START Records for processing
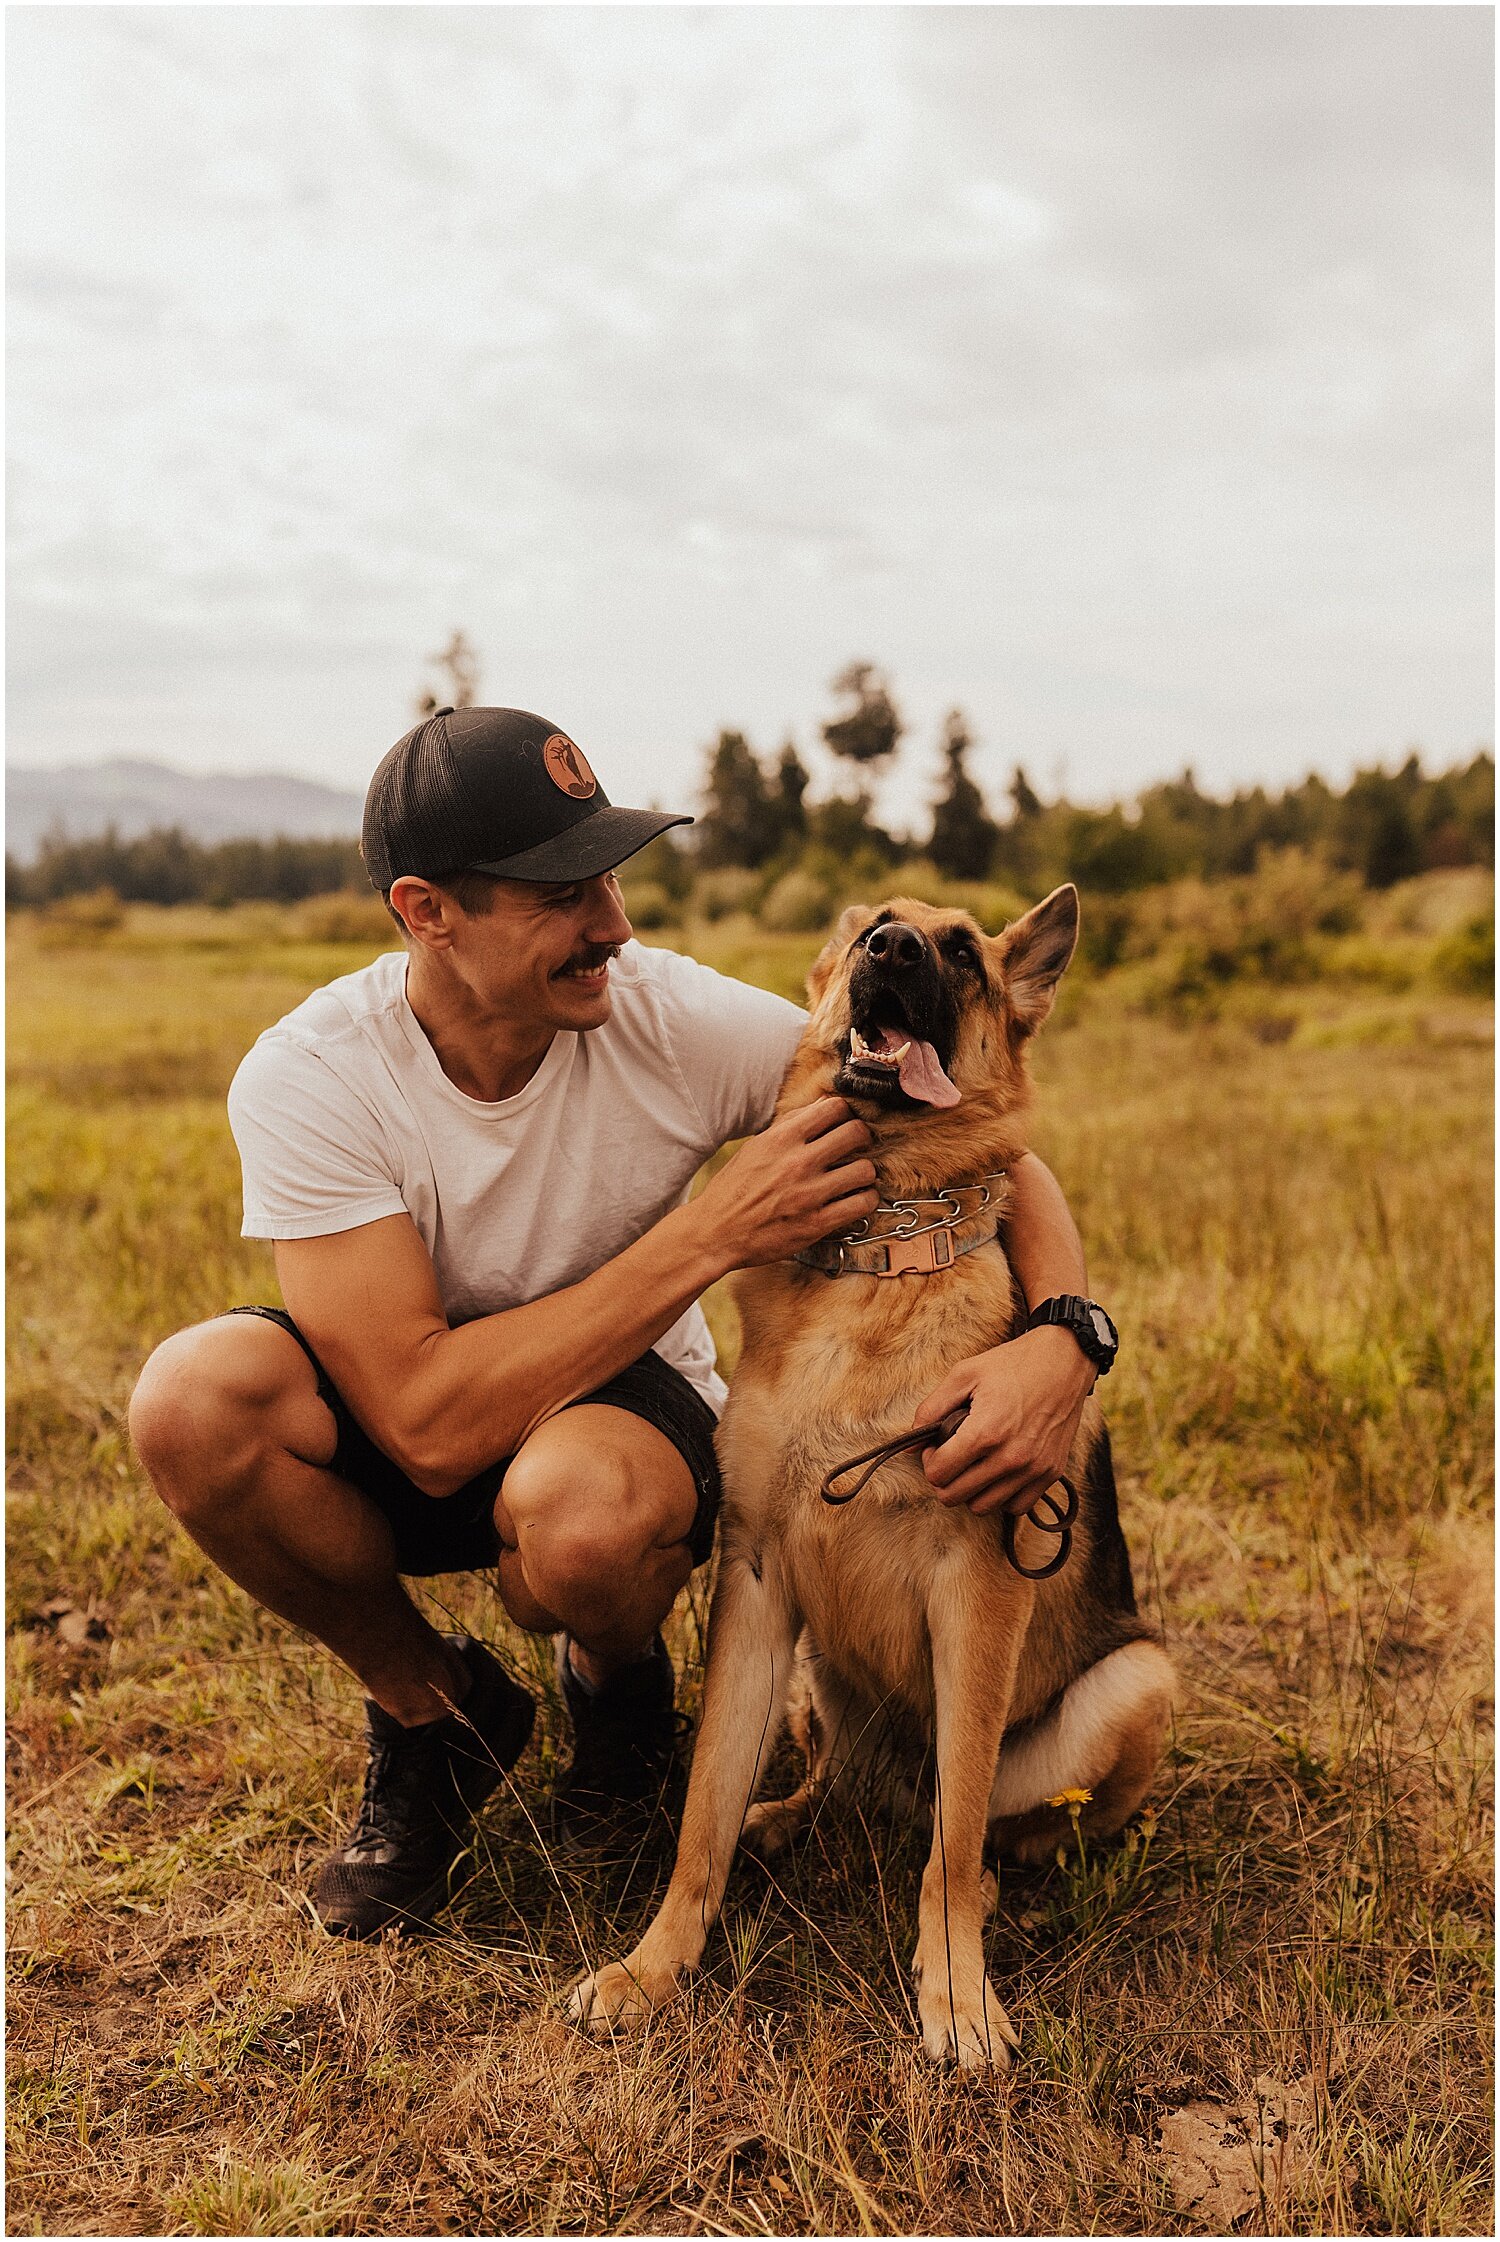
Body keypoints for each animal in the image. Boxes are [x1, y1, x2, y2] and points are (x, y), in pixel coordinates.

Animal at [569, 887, 1165, 2062]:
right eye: (877, 926)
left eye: (963, 954)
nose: (890, 950)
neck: (877, 1246)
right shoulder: (755, 1580)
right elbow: (703, 1807)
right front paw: (656, 1967)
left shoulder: (978, 1591)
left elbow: (953, 1845)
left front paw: (959, 1996)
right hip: (818, 1680)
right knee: (832, 1782)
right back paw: (789, 1817)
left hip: (1137, 1680)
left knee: (982, 1826)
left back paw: (1001, 1879)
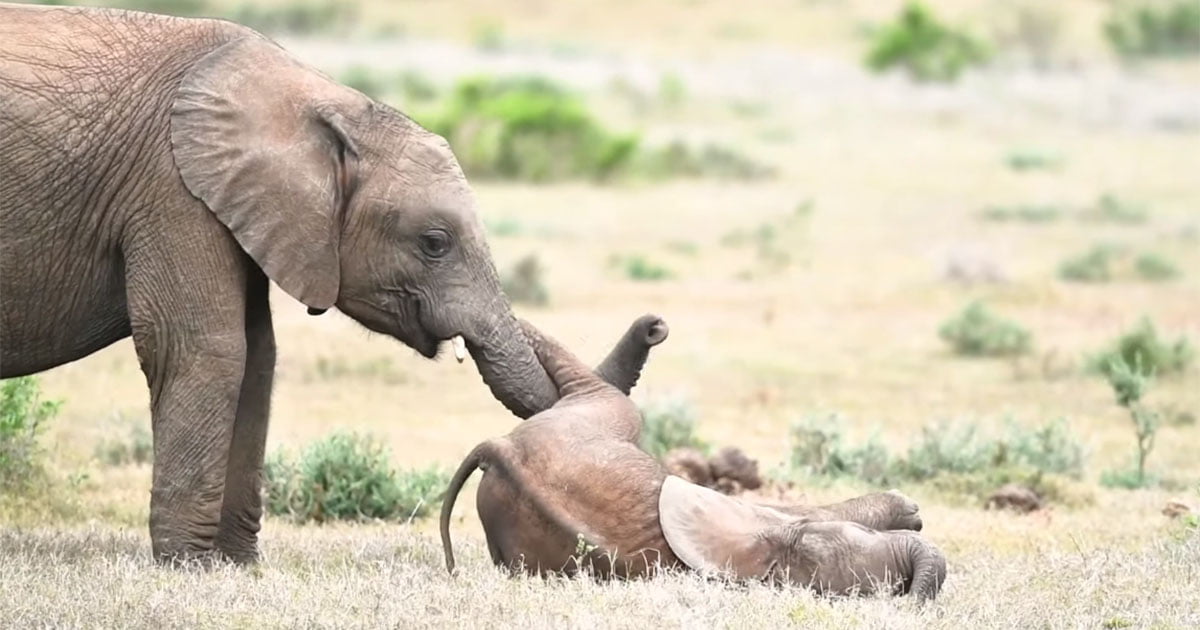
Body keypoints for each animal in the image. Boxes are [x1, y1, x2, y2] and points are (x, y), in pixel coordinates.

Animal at [0, 3, 567, 564]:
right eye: (434, 242)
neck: (320, 104)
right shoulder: (172, 188)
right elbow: (203, 348)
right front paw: (187, 565)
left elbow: (257, 357)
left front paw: (235, 565)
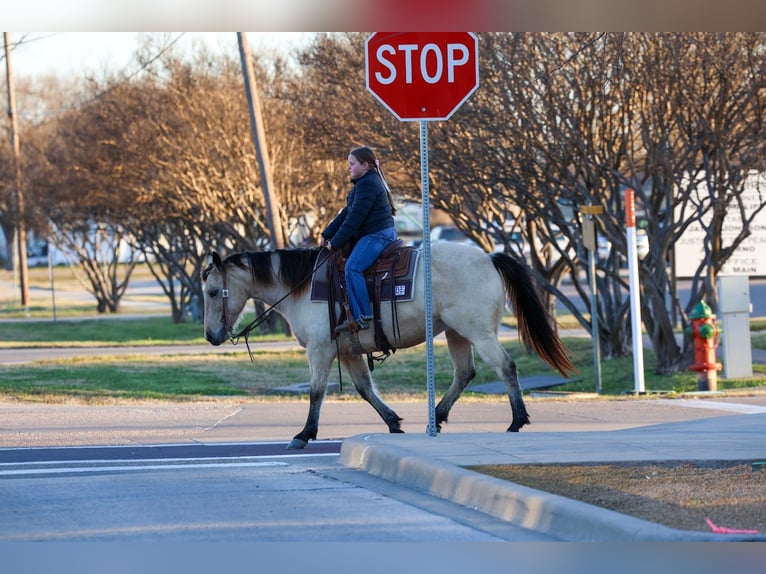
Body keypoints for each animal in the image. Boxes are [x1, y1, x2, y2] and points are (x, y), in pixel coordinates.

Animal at [201, 241, 576, 449]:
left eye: (212, 292)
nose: (210, 336)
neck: (303, 287)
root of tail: (489, 257)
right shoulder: (347, 351)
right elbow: (365, 389)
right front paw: (394, 422)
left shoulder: (320, 350)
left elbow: (316, 392)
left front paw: (304, 434)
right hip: (456, 332)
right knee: (464, 374)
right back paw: (437, 417)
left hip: (478, 331)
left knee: (504, 366)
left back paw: (516, 420)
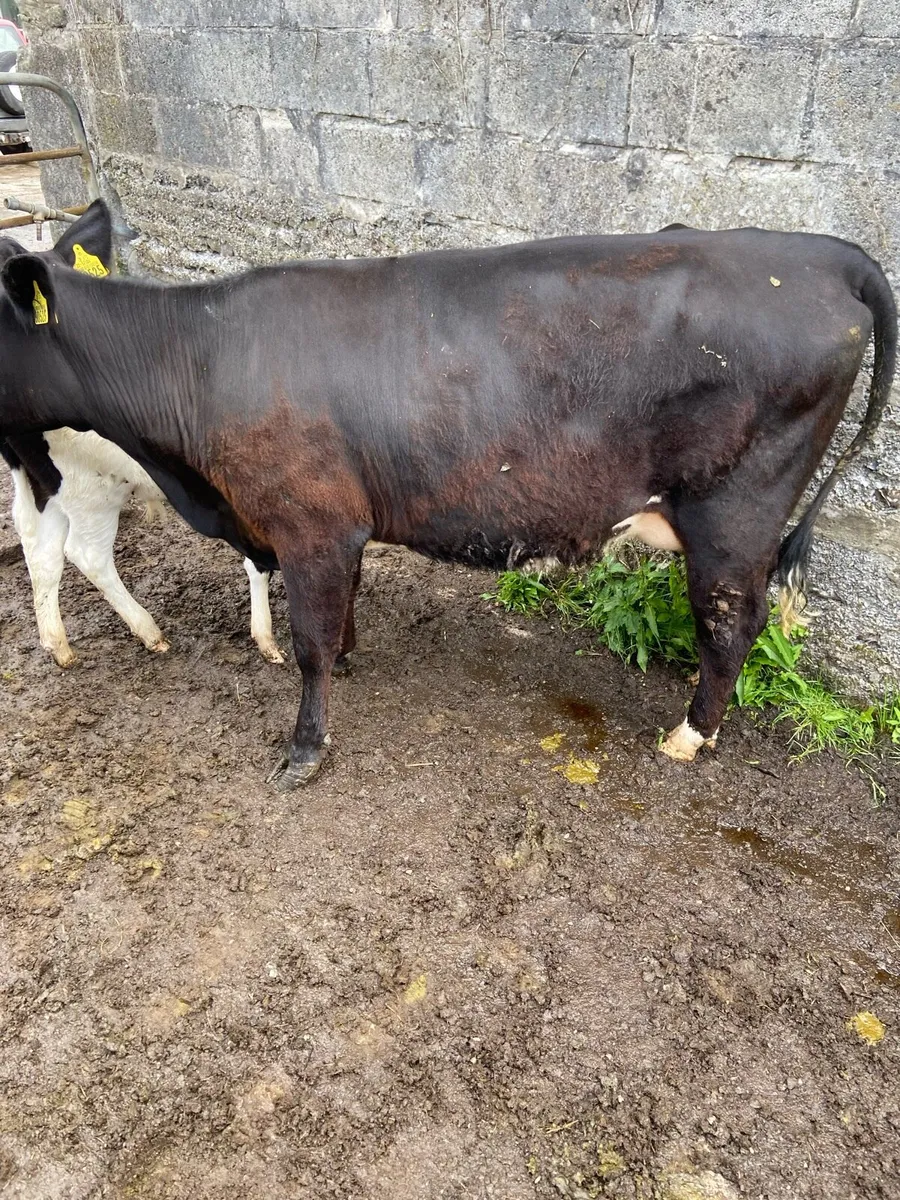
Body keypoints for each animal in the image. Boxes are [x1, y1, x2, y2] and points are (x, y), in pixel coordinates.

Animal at [0, 206, 281, 667]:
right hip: (88, 487)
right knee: (85, 552)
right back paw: (150, 633)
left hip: (45, 480)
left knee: (38, 543)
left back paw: (58, 645)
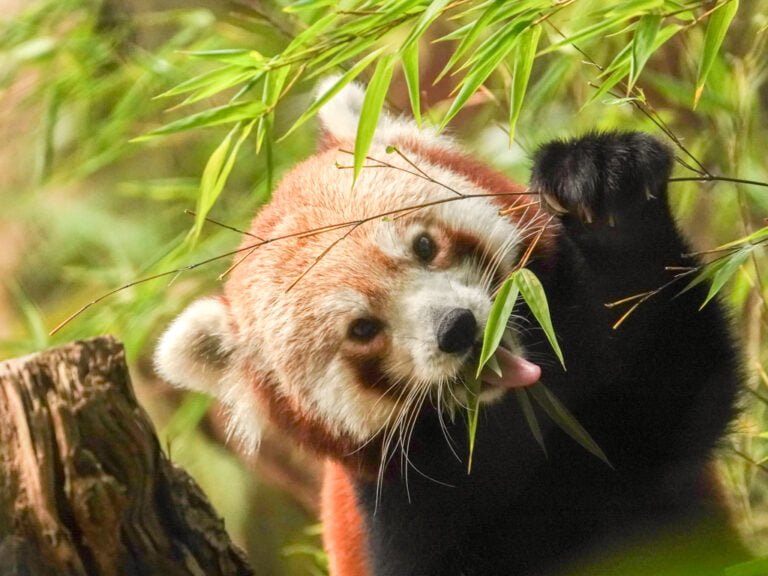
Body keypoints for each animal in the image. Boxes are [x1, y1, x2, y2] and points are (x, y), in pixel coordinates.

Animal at [156, 80, 752, 572]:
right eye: (362, 329)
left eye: (424, 246)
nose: (457, 330)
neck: (514, 417)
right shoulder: (404, 513)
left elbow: (678, 377)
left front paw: (600, 186)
END Records for processing
Work required = Nothing but the lines from the start of the records through the line holding "right knee: (832, 1782)" should be printed, exactly as written and with the pictures left out.

Solution to the exercise =
Body keypoints for each animal in the image. Boxes are [x1, y1, x2, y2] and points are (x, y), in pixel coordinates.

Animal at [569, 887, 1165, 2062]:
right eye: (877, 926)
left eye: (963, 954)
nose: (890, 950)
neck: (877, 1246)
right shoulder: (755, 1580)
right elbow: (703, 1807)
right front paw: (656, 1967)
left shoulder: (978, 1591)
left elbow: (953, 1845)
left front paw: (959, 1996)
right hip: (818, 1680)
right knee: (832, 1782)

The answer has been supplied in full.